South Carolina has more cybersecurity capacity than most of its peer states. The constructive question is how to extend that capacity to the institutions that need it most.
Cybersecurity sits at the intersection of nearly every chapter of SCAIO's flagship report. It is touched in the infrastructure discussion (data-center security), the workforce discussion (cybersecurity is one of SC's strongest existing labor pipelines), the policy discussion (S.443's data-flow implications, S.963 consumer protection), and most directly in Chapter 7's first risk category and second opportunity category — defense and cyber AI as a leadership case the state is unusually positioned to make.
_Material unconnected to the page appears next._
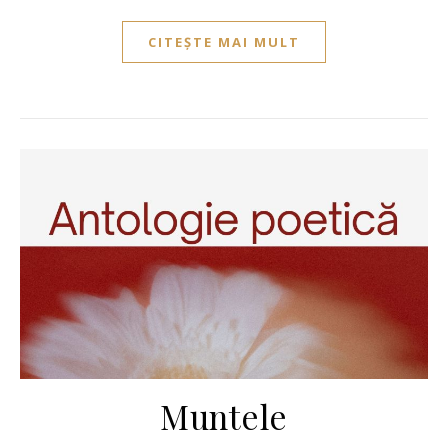
CITEȘTE MAI MULT
Muntele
This Journal piece is a first orientation. A more technical follow-up — with Noah Schiffman as a co-author — will go deeper on the specific threat categories, the AI-defense tooling that public institutions can reasonably adopt today, and a richer treatment of supply-chain compromise via AI-assisted development. SCAIO will also continue to track AI-cybersecurity legislative developments (S.963 is the bill most likely to evolve quickly) and publish updates as the picture develops.
South Carolina enters this period with more cybersecurity infrastructure than most states — federal anchors, academic capacity, state-government coordination, private-industry depth. The question for the next several years is whether that infrastructure gets connected to the front-line institutions that need it most. The opportunity is real. The work is constructive. SCAIO will continue to document it.